DivulgaçãoUm dos bombardeiros russos na pista do aeroporto venezuelano: jogo lembra a Guerra Fria

Provocação atômica

O impacto da breve visita de dois bombardeiros nucleares russos à Venezuela é muito mais político e comercial do que militar
14.12.18

A Rússia de hoje guarda apenas um naco do poder que a União Soviética tinha durante a Guerra Fria. Mas o país ainda preserva sua aptidão para importunar seu maior inimigo, os Estados Unidos. Na segunda-feira, 10, dois cargueiros Tupolev Tu-160, com capacidade para lançar bombas nucleares, pousaram no aeroporto de Maiquetía, próximo a Caracas, na Venezuela. Conhecidas como “cisnes brancos”, as aeronaves sobrevoaram os mares ao norte da Europa, foram escoltadas por caças F-16 da Noruega e passaram pelo Caribe antes de chegar ao destino. Em Washington, a reação não demorou. O secretário de estado americano, Mike Pompeo, foi ácido. “O povo da Rússia e o da Venezuela devem ver isso: dois governantes corruptos que esbanjam fundos públicos e esmagam a liberdade enquanto seus povos sofrem”, escreveu ele, no Twitter. Comparações com o período da Guerra Fria tornaram-se inevitáveis.

Não é possível saber se a bordo dos Tu-160 havia ou não armas nucleares. Apesar disso, a mera possibilidade de que isso tenha ocorrido não chega a ter a mesma importância da Crise dos Mísseis, em 1962. Naquela época, aviões americanos de espionagem flagraram a instalação de mísseis soviéticos em Cuba, com a ponta virada para os Estados Unidos. O mundo, naqueles tempos, vivia o perigo real de uma guerra e o secretismo era fundamental em tudo. Desta vez, os atos políticos barulhentos é que predominam. Os Tupolevs deveriam fazer voos conjuntos com a Força Aérea Venezuela no estado de Vargas, perto da capital Caracas, mas a maior parte do tempo foi gasta em fotografias e discursos na pista do aeroporto, que também recebe voos comerciais. “Os russos querem mostrar que ainda conseguem projetar sua força globalmente, principalmente no Caribe”, diz Eduardo Heleno, do Instituto de Estudos Estratégicos da Universidade Federal Fluminense (UFF). “Há também uma vontade de revidar a presença americana e da Otan (Organização do Tratado do Atlântico Norte) perto das fronteiras russas.”

================================

§ **TAREFA PROPOSTA 1**:
Responda com base na matéria sobre os bombardeiros russos na Venezuela:
(a) Em que aeroporto pousaram os dois Tupolev Tu-160?
(b) Quem é o secretário de estado americano mencionado?
(c) Em que ano ocorreu a Crise dos Mísseis?

================================

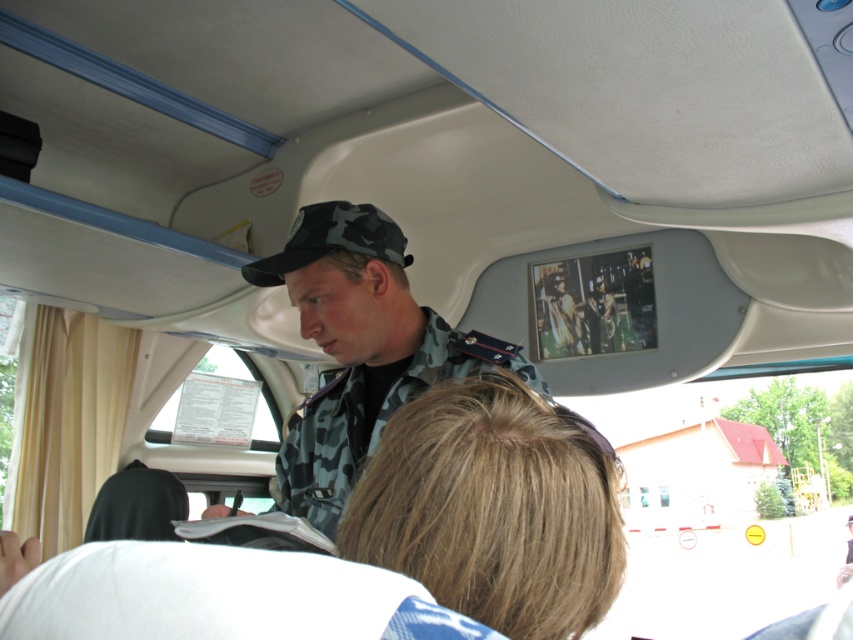
Question: Is white fabric at lower center below camouflage uniform at center?

Choices:
 (A) yes
 (B) no

Answer: (B)

Question: Which point appears closest to the camera in this image?

Choices:
 (A) (317, 240)
 (B) (12, 632)
 (C) (401, 260)

Answer: (B)

Question: Can you confirm if white fabric at lower center is thinner than camouflage fabric baseball cap at upper center?

Choices:
 (A) yes
 (B) no

Answer: (A)

Question: Among these objects, which one is farthest from the camera?

Choices:
 (A) white fabric at lower center
 (B) camouflage uniform at center

Answer: (B)

Question: Which point is farther to the camera?

Choices:
 (A) white fabric at lower center
 (B) camouflage uniform at center
 (C) camouflage fabric baseball cap at upper center

Answer: (C)

Question: Can you confirm if white fabric at lower center is thinner than camouflage fabric baseball cap at upper center?

Choices:
 (A) yes
 (B) no

Answer: (A)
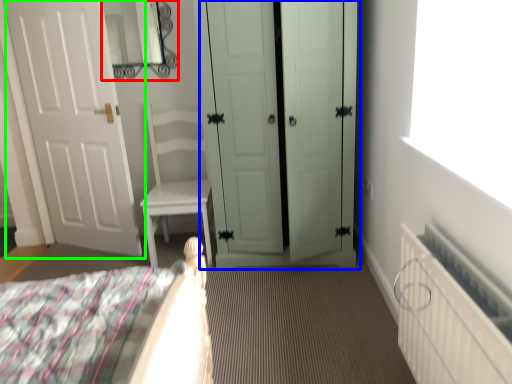
Question: Estimate the real-world distances between objects in this image. Which object is closer to mirror (highlighted by a red box), door (highlighted by a blue box) or door (highlighted by a green box)?

Choices:
 (A) door
 (B) door

Answer: (B)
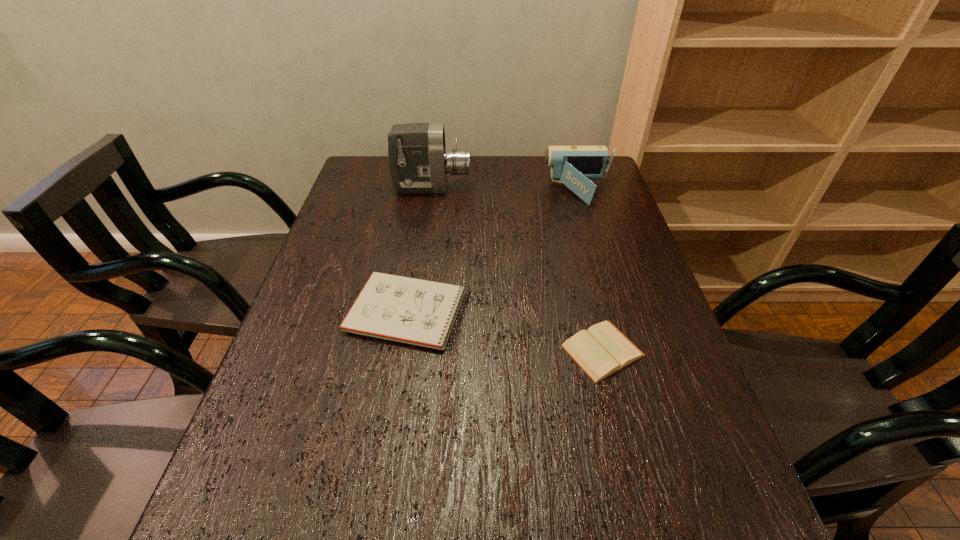
The height and width of the screenshot is (540, 960). In order to click on the left camcorder in this screenshot , I will do `click(418, 161)`.

At what (x,y) coordinates should I click in order to perform the action: click on the tallest object. Please return your answer as a coordinate pair (x, y). Image resolution: width=960 pixels, height=540 pixels. Looking at the image, I should click on (418, 161).

I want to click on the third shortest object, so click(x=573, y=166).

Locate an element on the screen. The width and height of the screenshot is (960, 540). the shorter camcorder is located at coordinates (573, 166).

Locate an element on the screen. the second shortest object is located at coordinates (415, 311).

I want to click on diary, so pyautogui.click(x=600, y=351).

You are a GUI agent. You are given a task and a screenshot of the screen. Output one action in this format:
    pyautogui.click(x=<x>, y=<y>)
    Task: Click on the vacant region located at the front of the left camcorder, highlighting the lens
    
    Given the screenshot: What is the action you would take?
    pyautogui.click(x=537, y=188)

Identify the location of free space located on the side of the second tallest object with the flip-out screen. (499, 192).

Locate an element on the screen. The width and height of the screenshot is (960, 540). vacant area located on the side of the second tallest object with the flip-out screen is located at coordinates click(x=496, y=192).

Where is `free space located on the side of the second tallest object with the flip-out screen`? free space located on the side of the second tallest object with the flip-out screen is located at coordinates (454, 192).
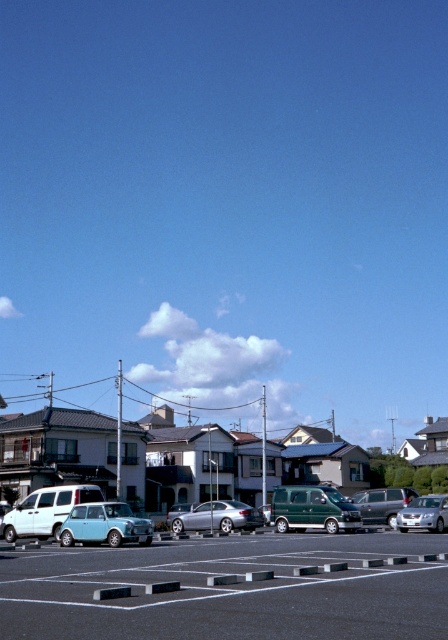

================================

§ **TAREFA PROPOSTA 2**: Troque "flip-out screen" por "fold-out screen" no trecho das entradas que começa na linha que contém "coordinates click(x=496, y=192)." e vai até o fim das entradas. Reescreva somente esse trecho, sem as imagens e sem nenhuma outra alteração.

§ **RESPOSTA DA TAREFA 1**:
(a) No aeroporto de Maiquetía, próximo a Caracas.
(b) Mike Pompeo.
(c) Em 1962.

§ **RESPOSTA DA TAREFA 2**:
Locate an element on the screen. The width and height of the screenshot is (960, 540). vacant area located on the side of the second tallest object with the fold-out screen is located at coordinates click(x=496, y=192).

Where is `free space located on the side of the second tallest object with the fold-out screen`? free space located on the side of the second tallest object with the fold-out screen is located at coordinates (454, 192).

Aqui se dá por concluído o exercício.